Kite Pharma (CA, USA; http://kitepharma.com) announced positive results from an interim analysis of ZUMA-1 for KTE-C19 in patients with chemorefractory diffuse large B-cell lymphoma. KTE-C19 is an investigational therapy in which a patient’s T cells are engineered to express a CAR to target the antigen CD19, a protein expressed on the cell surface of B-cell lymphomas and leukemias, and redirect the T cells to kill cancer cells. KTE-C19 met the primary end point of objective response rate (ORR), p < 0.0001 with an objective response rate of 76%, including 47% complete remissions. ZUMA-1 enrolled patients with chemorefractory aggressive non-Hodgkin lymphoma into two cohorts. Cohort 1 included patients with diffuse large B-cell lymphoma, and cohort 2 enrolled patients with transformed follicular lymphoma and primary mediastinal B-cell lymphoma. The interim analysis of ZUMA-1 evaluated the ORR in the first 51 patients in cohort 1 with at least 3 months of follow-up. This analysis also included an additional 11 patients in cohort 2. Across the combined 62 patients, the most common grade 3 or higher adverse events included neutropenia (66%), anemia (40%), febrile neutropenia (29%), thrombocytopenia (29%) and encephalopathy (26%). Grade 3 or higher cytokine release syndrome and neurological toxicity was observed in 18 and 34% of patients, respectively. Two patients died from KTE-C19 related adverse events (hemophagocytic lymphohistiocytosis and cardiac arrest in the setting of cytokine release syndrome).
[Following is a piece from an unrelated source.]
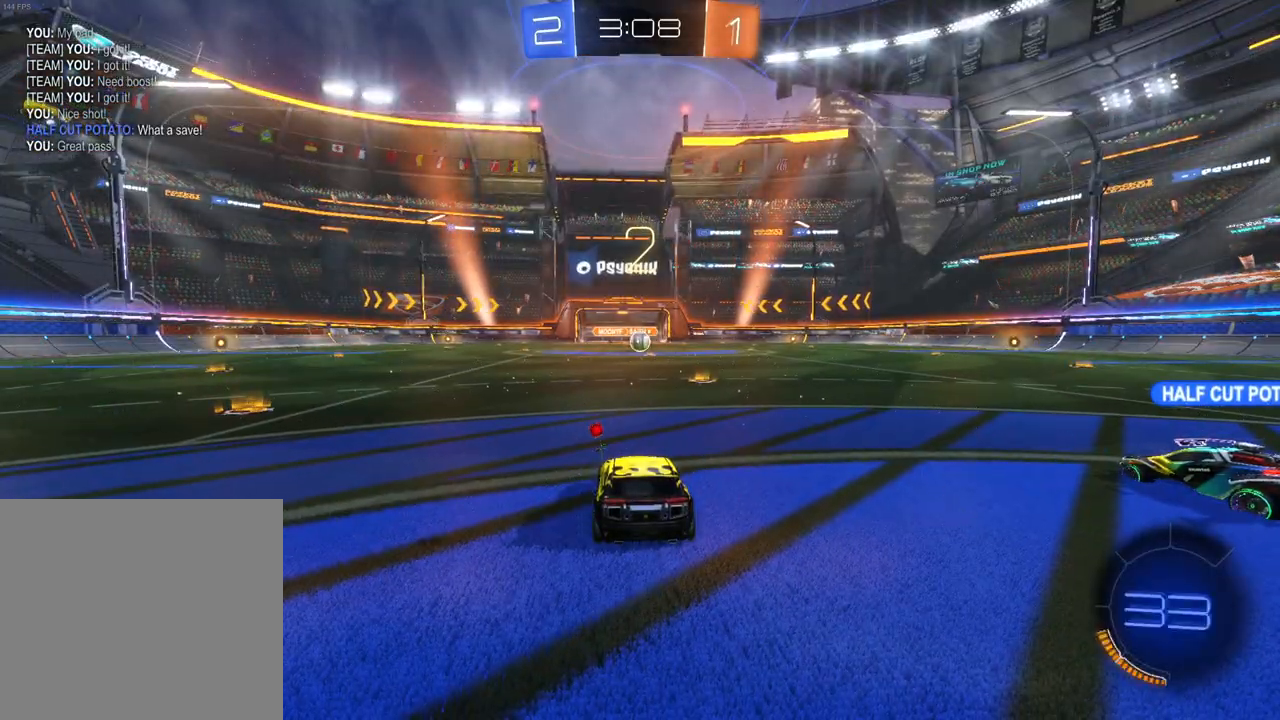
{"buttons": ["B", "R2"], "left_stick": "center", "events": []}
The Phase II interim outcomes in ZUMA-1 are largely consistent with results from the Phase I portion of the study and the National Cancer Institute study based on the same CAR construct a low-dose cyclophosphamide-fludarabine conditioning regimen.
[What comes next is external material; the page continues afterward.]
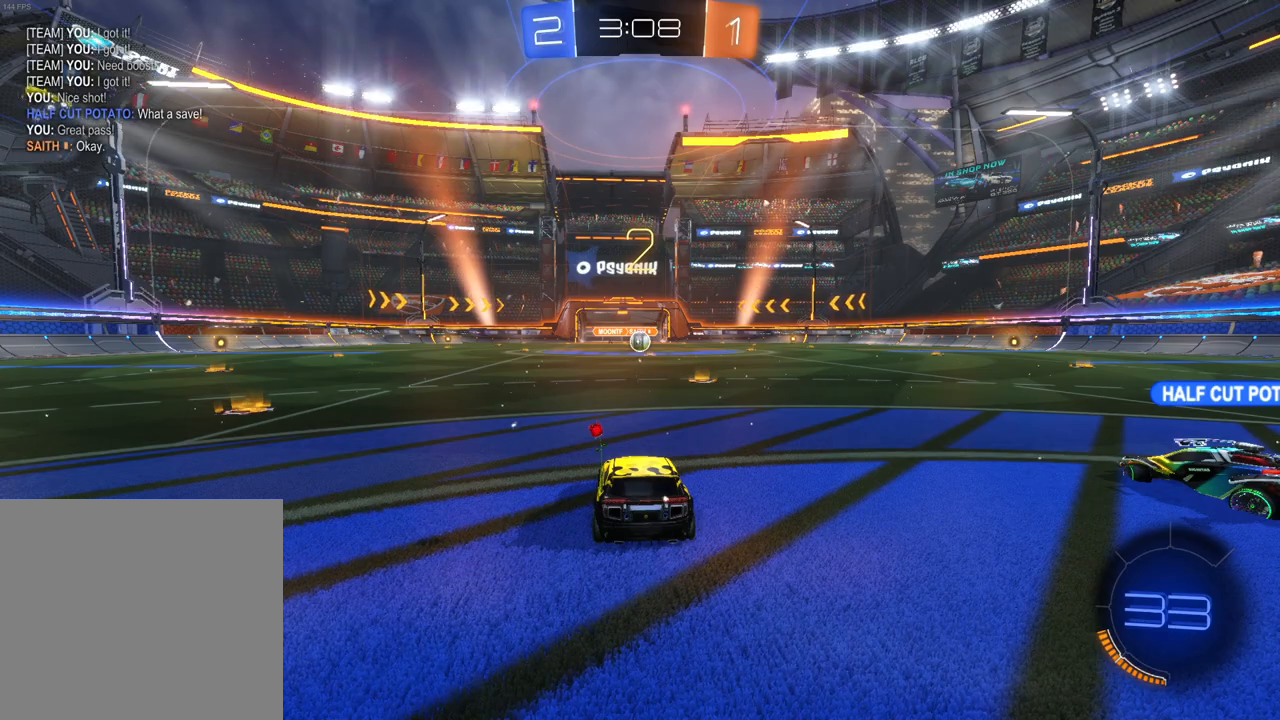
{"buttons": ["B", "R2"], "left_stick": "center", "events": []}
SanBio (CA, USA; http://sanbio.com) has begun a Phase II clinical trial of regenerative cell medicine SB623 for patients affected by traumatic brain injury in Japan. SanBio had previously announced the world’s first global Phase II clinical trial for chronic traumatic brain injury with allogeneic stem cells, with patient enrollments already begun in the USA. The STEMTRA trial is designed to study the safety and efficacy of SB623 cell therapy in treating patients with chronic motor impairments following traumatic brain injury. The trial will enroll 52 subjects, and Japanese patients will now be included in this trial (www.clinicaltrials.gov, ID: NCT02416492). SB623 cells are modified allogeneic MSCs, derived from bone marrow stromal cells isolated from healthy adult donors, which, administered into neural tissue, should promote recovery from injury by triggering the brain’s natural regenerative ability. SanBio recently completed a US-based Phase I/IIa clinical trial for SB623 in patients with chronic motor impairments of 6 months to 5 years following an ischemic stroke (www.clinicaltrials.gov, ID: NCT01287936). Based on these results, a Phase IIb randomized double blind clinical trial of 156 subjects began enrollment in December 2015 for the stroke indication (www.clinicaltrials.gov, ID: NCT02448641). The STEMTRA trial extends the evaluation of SB623 to patients afflicted by traumatic brain injury, which can result in lifelong motor deficits, and for which there are currently no approved medicine.